> **What is required**
Give back the whole listing exactly as written, pictures excluded.

> **Input material**
******

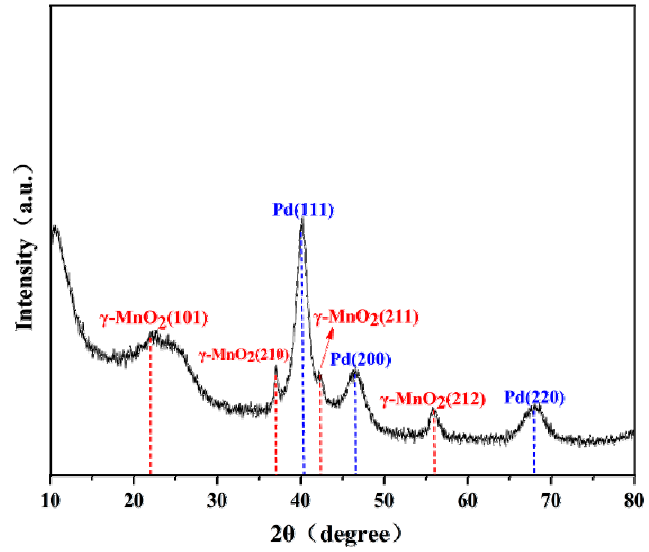
Figure 4. XRD pattern of Pd/ γ -MnO 2 catalyst.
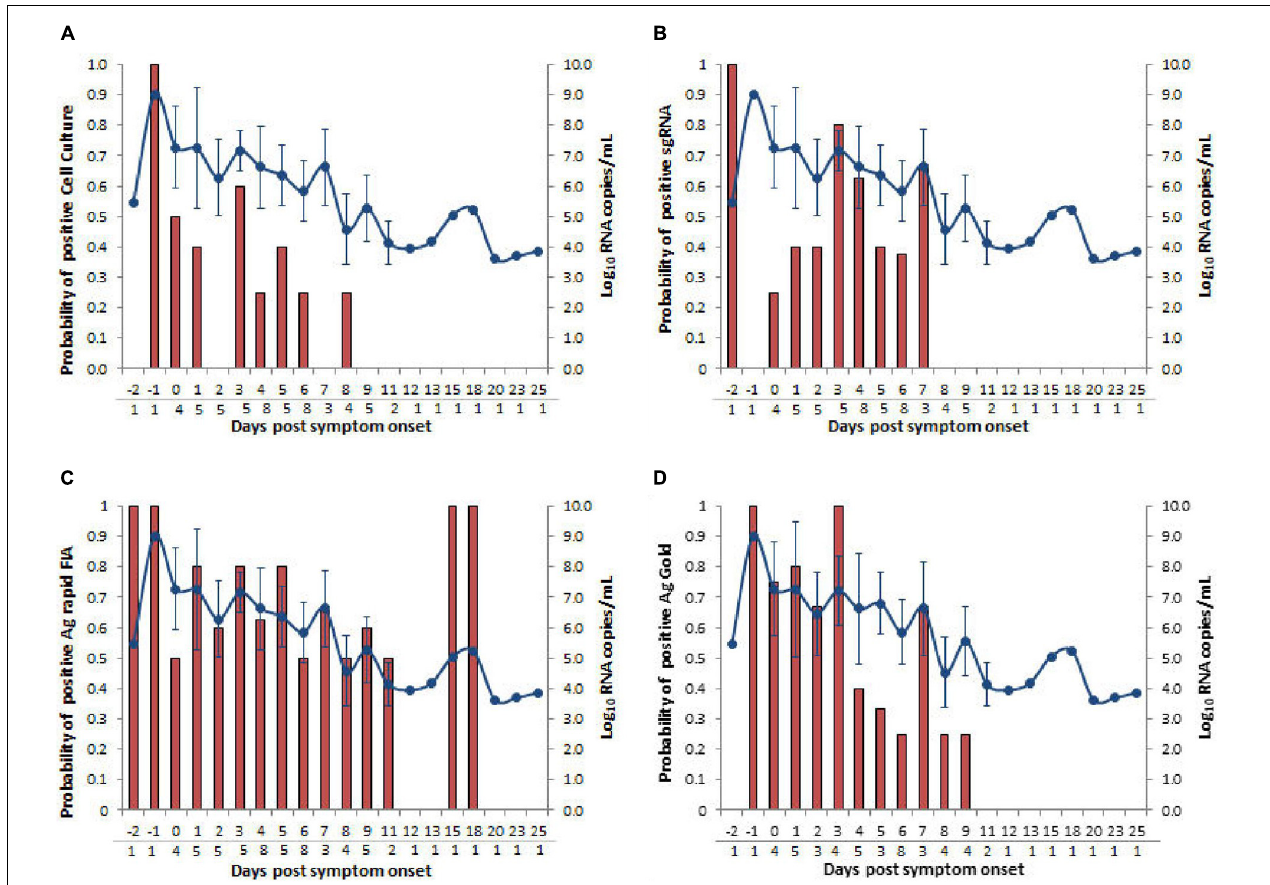
FIGURE 6 | Comparison of days post-symptom onset to the probability of positive and SARS-CoV-2 N gene viral load RNA copies/mL. Four types of assays, (A) cell culture on Vero cells (B) subgenomic RNA (sgRNA), (C) Ag rapid FIA, and (D) Ag Gold were analyzed. Viral loads are represented by the line graph with circles. Probability of positive is depicted by the bar graph. The numbers of samples tested according to days post-symptom onset are presented below the gray line on the x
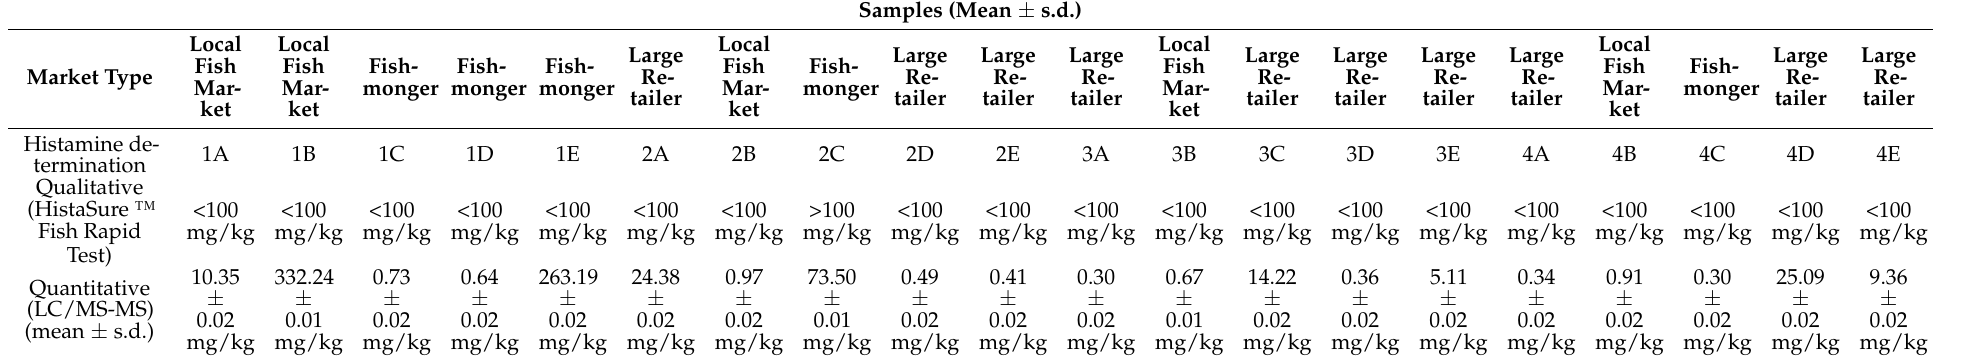
Table 7. Qualitative and quantitative determination of histamine in of yellowfin tuna samples included in the study. Samples (Mean ± s.d.)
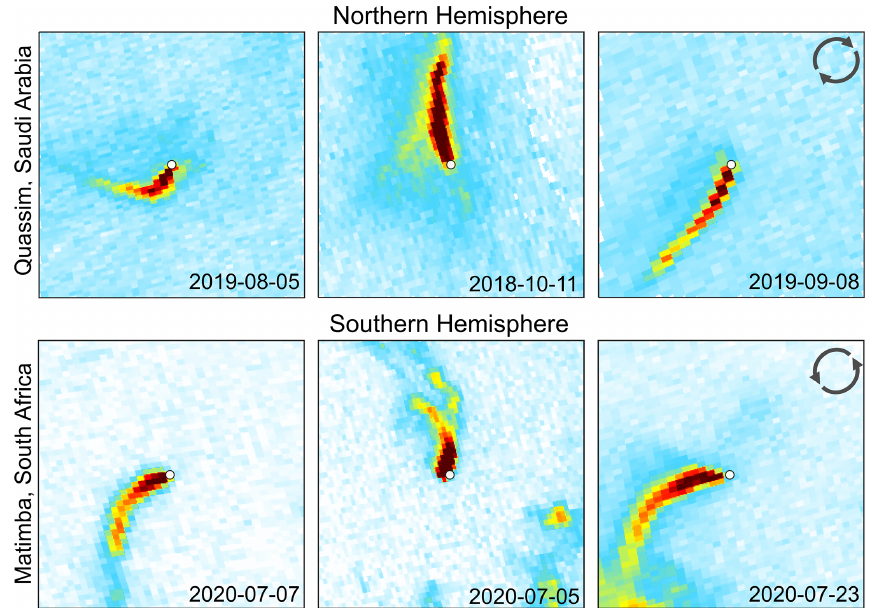
Figure 5. Example of the Coriolis influence on NO 2 emission plumes from daily TROPOMI NO 2 observations above Quassim (Saudi Arabia) and Matimba (South Africa). Power stations are shown as the central white dot in each observation.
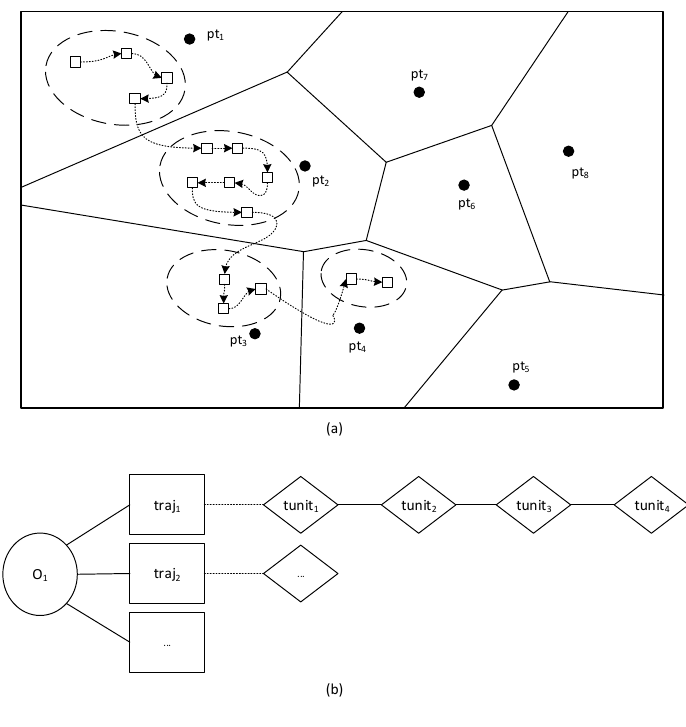
Figure 3. Movement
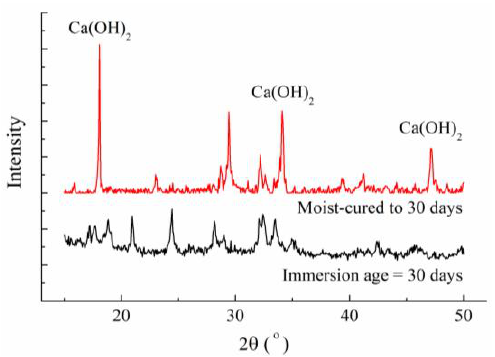
Figure 5. X-ray diffraction (XRD) patterns of concrete specimens at the immersion ages of 0 and 30 days.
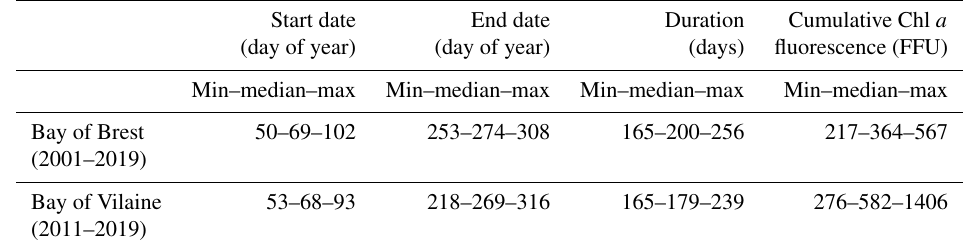
Figure 3. Example of detection of the start (red line) and end (blue line) of the phytoplankton growing period in 2001 at COAST-HF-Iroise. The threshold value – the median of slopes – is represented by a dotted grey line. Table 2. Global characteristics of the phytoplankton growing period in the Bay of Brest and in the Bay of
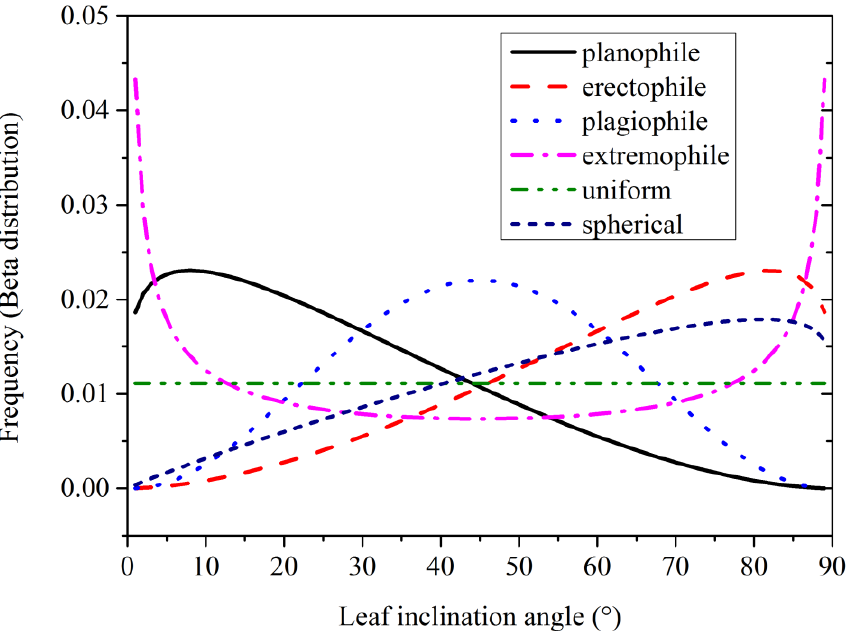
Figure 3. Beta distributions for the six theoretical leaf inclination angle distributions proposed by de Wit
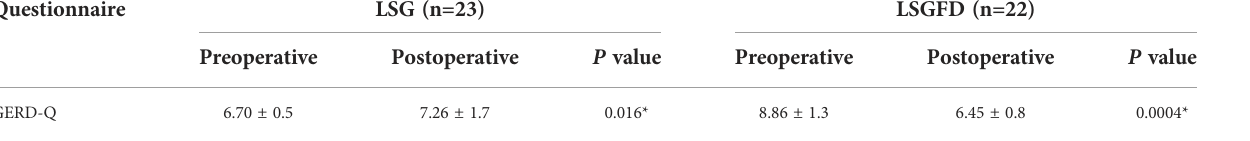
TABLE 4 (A) Changes in questionnaire scores after LSG and LSGFD.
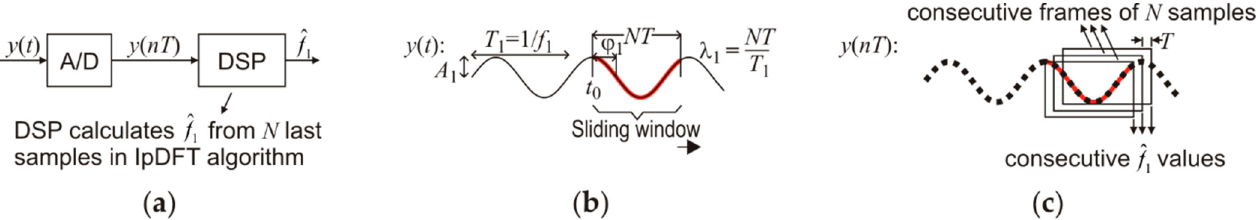
Figure 13. Determining the frequency estimate f 1 by zero-crossing (ZC) method and the maximum estimation error f with low-pass prefiltering: ( a ) three prefiltering options (ZC 1 , ZC 2 and ZC 3 ); ( b ) estimation of f 1 in ZC method with linear interpolation.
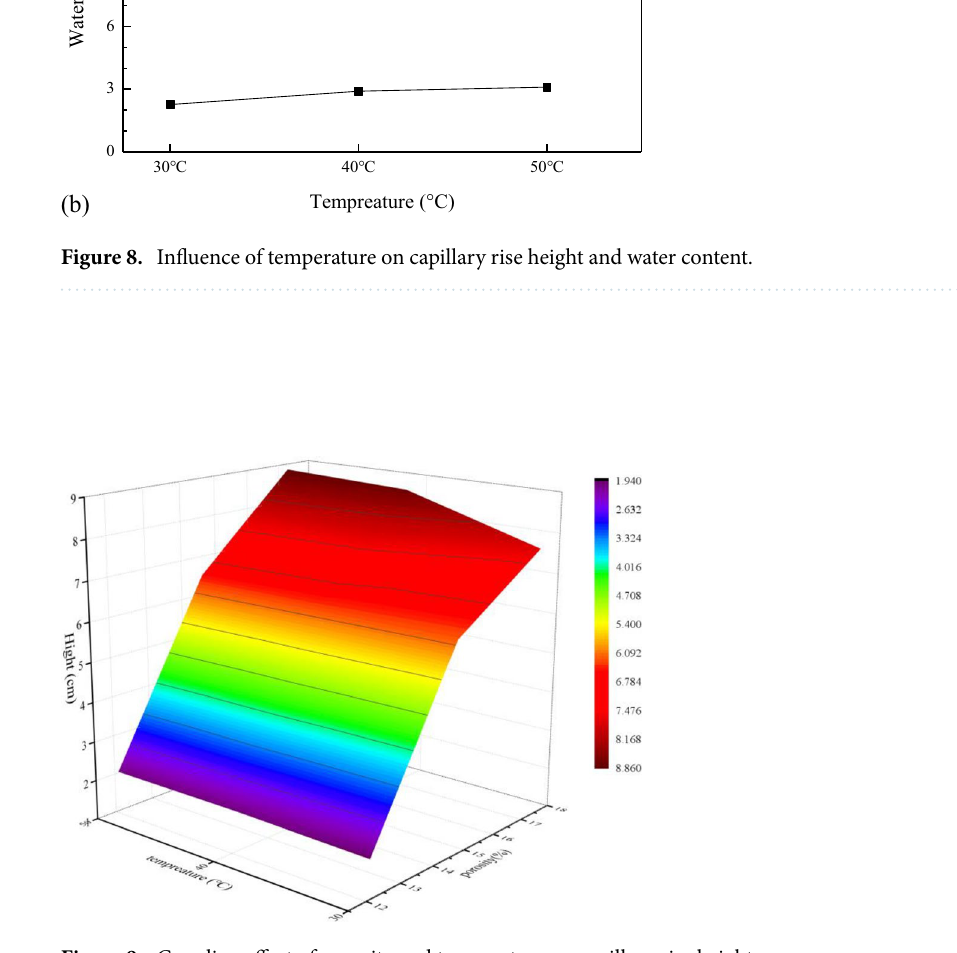
Figure 9. Coupling effect of porosity and temperature on capillary rise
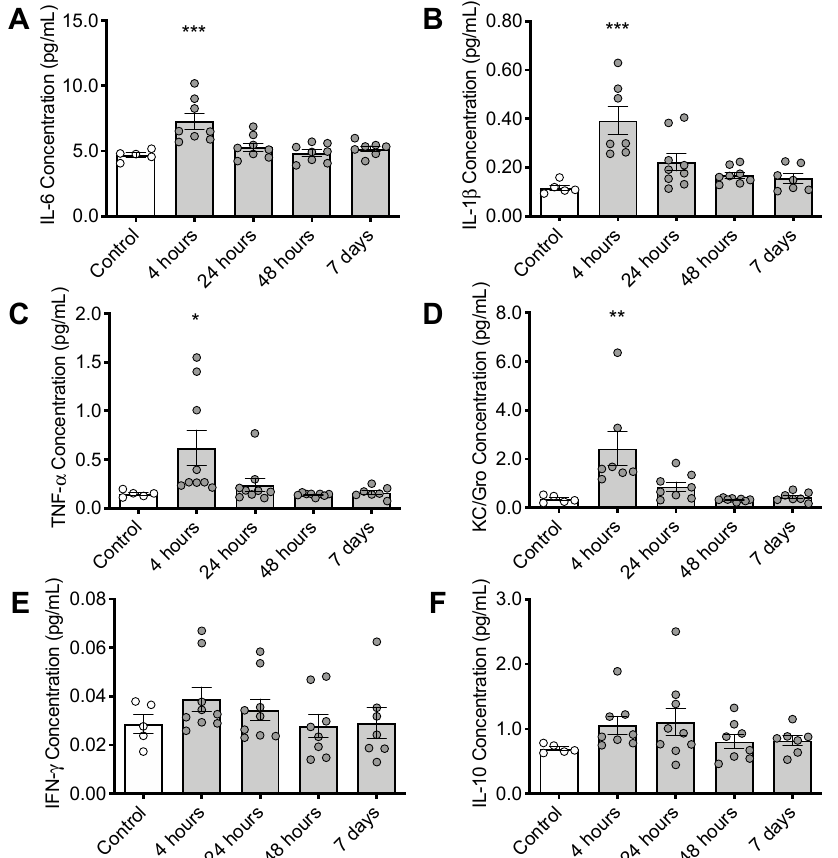
Figure 4. Timeline of inflammatory changes in the brain following CS treatment. Cortical cytokine levels of ( A ) interleukin 6 (IL-6), ( B ) interleukin 1 β (IL-1 β ), ( C ) tumor necrosis factor alpha (TNF α ), and ( D ) chemokine (C-X-C motif) ligand 1 (CXCL1, KC / Gro), ( E ) Interferon gamma (INF γ ) and ( F ) interleukin 10 (IL-10) * p < 0.05, ** p < 0.01, *** p < 0.001. Error bars plotted as mean ± SEM.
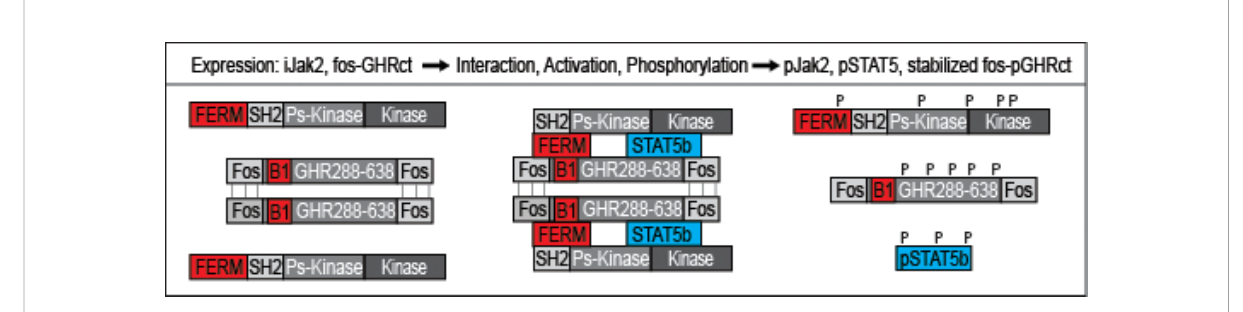
FIGURE 1 Diagram of the primary screen . Depicted are fos-GHRct (amino acid 288-638 with fos zippers (fos), box-1 sequence (B1)), and Jak2 (FERM, SH2, pseudokinase and kinase domains). If fos-GHRct and Jak2 bind via FERM and box-1, Jak2 gets activated and phosphorylates itself, the dimerized fos-GHRct and STAT5b. After phosphorylation of fos-GHRct, Jak2 and STAT5, the complex dissociates. As fos-pGHRct is protease-resistant, it accumulates in the cells. Unphosphorylated fos-GHRct is rapidly degraded. Steady state levels of fos-pGHRct are lower if one of the 6 scenarios is valid. The cell-based assay was performed in g 2A cells carrying inducible Jak2 (iJak2) or binding-de fi cient iJak2 Y119E (as control) ( Figure 2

******

> **Answer section**
Figure 4. XRD pattern of Pd/ γ -MnO 2 catalyst.
FIGURE 6 | Comparison of days post-symptom onset to the probability of positive and SARS-CoV-2 N gene viral load RNA copies/mL. Four types of assays, (A) cell culture on Vero cells (B) subgenomic RNA (sgRNA), (C) Ag rapid FIA, and (D) Ag Gold were analyzed. Viral loads are represented by the line graph with circles. Probability of positive is depicted by the bar graph. The numbers of samples tested according to days post-symptom onset are presented below the gray line on the x
Table 7. Qualitative and quantitative determination of histamine in of yellowfin tuna samples included in the study. Samples (Mean ± s.d.)
Figure 5. Example of the Coriolis influence on NO 2 emission plumes from daily TROPOMI NO 2 observations above Quassim (Saudi Arabia) and Matimba (South Africa). Power stations are shown as the central white dot in each observation.
Figure 3. Movement
Figure 5. X-ray diffraction (XRD) patterns of concrete specimens at the immersion ages of 0 and 30 days.
Figure 3. Example of detection of the start (red line) and end (blue line) of the phytoplankton growing period in 2001 at COAST-HF-Iroise. The threshold value – the median of slopes – is represented by a dotted grey line. Table 2. Global characteristics of the phytoplankton growing period in the Bay of Brest and in the Bay of
Figure 3. Beta distributions for the six theoretical leaf inclination angle distributions proposed by de Wit
TABLE 4 (A) Changes in questionnaire scores after LSG and LSGFD.
Figure 13. Determining the frequency estimate f 1 by zero-crossing (ZC) method and the maximum estimation error f with low-pass prefiltering: ( a ) three prefiltering options (ZC 1 , ZC 2 and ZC 3 ); ( b ) estimation of f 1 in ZC method with linear interpolation.
Figure 9. Coupling effect of porosity and temperature on capillary rise
Figure 4. Timeline of inflammatory changes in the brain following CS treatment. Cortical cytokine levels of ( A ) interleukin 6 (IL-6), ( B ) interleukin 1 β (IL-1 β ), ( C ) tumor necrosis factor alpha (TNF α ), and ( D ) chemokine (C-X-C motif) ligand 1 (CXCL1, KC / Gro), ( E ) Interferon gamma (INF γ ) and ( F ) interleukin 10 (IL-10) * p < 0.05, ** p < 0.01, *** p < 0.001. Error bars plotted as mean ± SEM.
FIGURE 1 Diagram of the primary screen . Depicted are fos-GHRct (amino acid 288-638 with fos zippers (fos), box-1 sequence (B1)), and Jak2 (FERM, SH2, pseudokinase and kinase domains). If fos-GHRct and Jak2 bind via FERM and box-1, Jak2 gets activated and phosphorylates itself, the dimerized fos-GHRct and STAT5b. After phosphorylation of fos-GHRct, Jak2 and STAT5, the complex dissociates. As fos-pGHRct is protease-resistant, it accumulates in the cells. Unphosphorylated fos-GHRct is rapidly degraded. Steady state levels of fos-pGHRct are lower if one of the 6 scenarios is valid. The cell-based assay was performed in g 2A cells carrying inducible Jak2 (iJak2) or binding-de fi cient iJak2 Y119E (as control) ( Figure 2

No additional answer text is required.